Battle by billboard: Holy Moly wages war with Fonterra

Battle by billboard: Holy Moly wages war with Fonterra
A fat, shiny bull mounting a helpless cow: this is war billboard-style by Holy Moly Ice Cream, which claims dairy giant Fonterra is screwing over small businesses with what it believes is anti-competitive behaviour.

A fat, shiny bull mounting a helpless cow: this is war billboard-style by Holy Moly Ice Cream, which claims dairy giant Fonterra is screwing over small businesses with what it believes is anti-competitive behaviour.

Holy Moly has teamed up with ad agency Rascals to launch a campaign poised to “fight a good fight in the freezers and the supermarkets”, kicking off with a billboard installed this week on Victoria St in Auckland.

“I guess it’s really just raising awareness about what said big giants are doing to small businesses in New Zealand," says Holy Moly director James Oliver, who also founded gelato brand Zest.

Oliver claims big business is stifling the marketplace with a constant flow of new products introduced into the market after the small producers have launched their own.

“Too frequently, the large corporations are coming in and jumping on small entrepreneurial upstarts, and we’re just saying, enough’s enough.” Or, as it said on Facebook: ["The war] is fought in the freezers at the moment, a wave of blue tubs are trying to take our position. We will hold fast and advance again shortly. Watch this space!"

This comes just months after Holy Moly voiced fears Fonterra is copying its donut-flavoured ice cream to add to Fonterra-owned company Tip Top’s Crammed range, a range Holy Moly says is in direct competition. Oliver told NBR Fonterra contacted its company about the ice cream earlier this year, and not long after, someone used a Fonterra credit card to buy an entire Ponsonby outlet out of Holy Moly ice cream. He also claims Tip Top’s range of ice blocks, marketed as The Ice Bar Co, was launched to smother Kiwi start-up Nice Blocks.

“Nice Blocks was really getting a foothold in the marketplace and all of a sudden, here comes the competitor. You can’t compete with the scale, distribution or the market powers in the supermarket where they can pretty much dictate what’s held in the freezers. They flood the market.

"We just want to raise awareness and let the public know that we believe it’s anti-competitive behaviour. What we’re seeing is a sequence where it’s happening to multiple companies and in our mind it must be current policy to try and jump on new products as they come out to make sure they don’t get a foothold in the marketplace in New Zealand." 

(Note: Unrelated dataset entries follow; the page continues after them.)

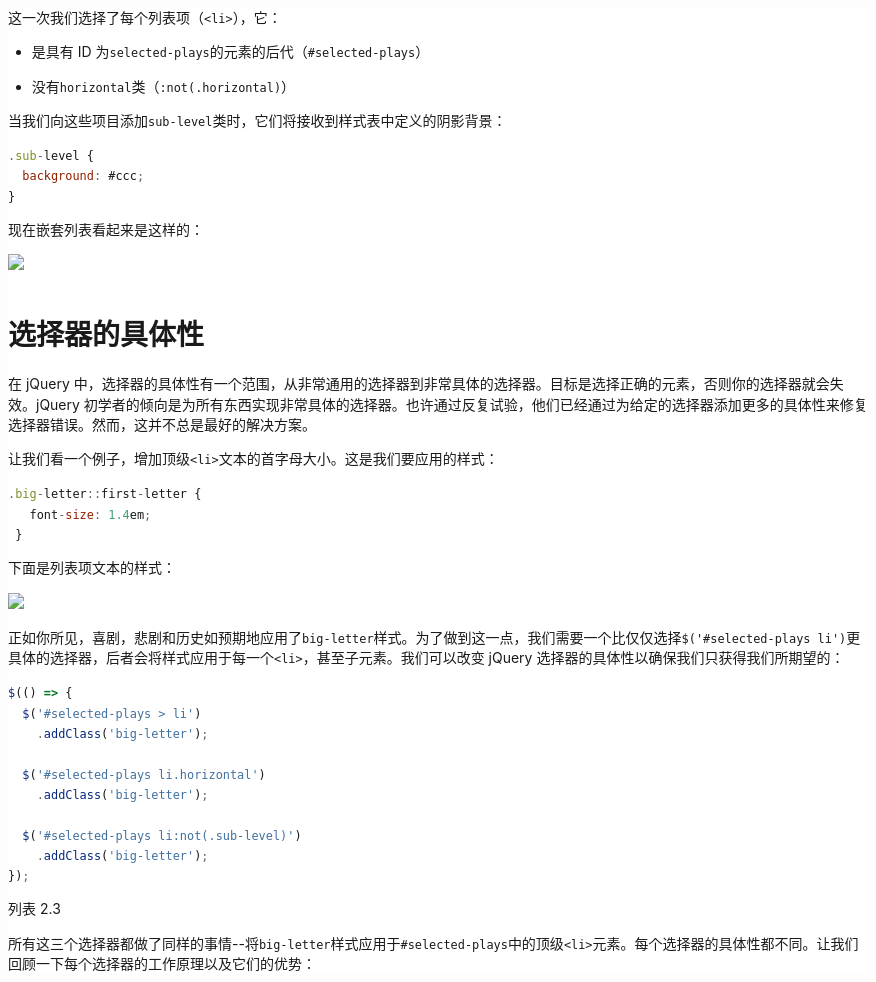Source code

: 这一次我们选择了每个列表项（`<li>`），它：

+   是具有 ID 为`selected-plays`的元素的后代（`#selected-plays`）

+   没有`horizontal`类（`:not(.horizontal)`）

当我们向这些项目添加`sub-level`类时，它们将接收到样式表中定义的阴影背景：

```js
.sub-level { 
  background: #ccc; 
} 

```

现在嵌套列表看起来是这样的：

![](https://github.com/OpenDocCN/freelearn-jquery-zh/raw/master/docs/lrn-jq3/img/5297_02_04.png)

# 选择器的具体性

在 jQuery 中，选择器的具体性有一个范围，从非常通用的选择器到非常具体的选择器。目标是选择正确的元素，否则你的选择器就会失效。jQuery 初学者的倾向是为所有东西实现非常具体的选择器。也许通过反复试验，他们已经通过为给定的选择器添加更多的具体性来修复选择器错误。然而，这并不总是最好的解决方案。

让我们看一个例子，增加顶级`<li>`文本的首字母大小。这是我们要应用的样式：

```js
.big-letter::first-letter {
   font-size: 1.4em;
 }

```

下面是列表项文本的样式：

![](https://github.com/OpenDocCN/freelearn-jquery-zh/raw/master/docs/lrn-jq3/img/Screenshot-from-2016-11-27-11-02-54-3.png)

正如你所见，喜剧，悲剧和历史如预期地应用了`big-letter`样式。为了做到这一点，我们需要一个比仅仅选择`$('#selected-plays li')`更具体的选择器，后者会将样式应用于每一个`<li>`，甚至子元素。我们可以改变 jQuery 选择器的具体性以确保我们只获得我们所期望的：

```js
$(() => { 
  $('#selected-plays > li') 
    .addClass('big-letter'); 

  $('#selected-plays li.horizontal')
    .addClass('big-letter'); 

  $('#selected-plays li:not(.sub-level)') 
    .addClass('big-letter'); 
});

```

列表 2.3

所有这三个选择器都做了同样的事情--将`big-letter`样式应用于`#selected-plays`中的顶级`<li>`元素。每个选择器的具体性都不同。让我们回顾一下每个选择器的工作原理以及它们的优势：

Oliver says there’s nothing the company can do about it as far as commercial law goes, hence this quintessential challenger brand campaign, which will continue until he feels they’ve got the message across to the public. 

“In the end quality will rule and New Zealand ice cream eaters will have to decide which product is the best.”

Brett Charlton, managing director of Tip Top, says it operates in the same competitive environment as everybody else.

That competition is good for consumers and it’s good for us. And let’s be clear, we don’t copy, we lead. Tip Top has been innovating for 76 years. It’s in our DNA. We’re proud of this legacy and our innovations like Jelly Tip, Eskimo Pie and Memphis Meltdown. These are world firsts and underpin the culture of innovation we have. What we’ve done is what we have been doing for generations: creating innovative, exciting ice creams and ice blocks that Kiwis love."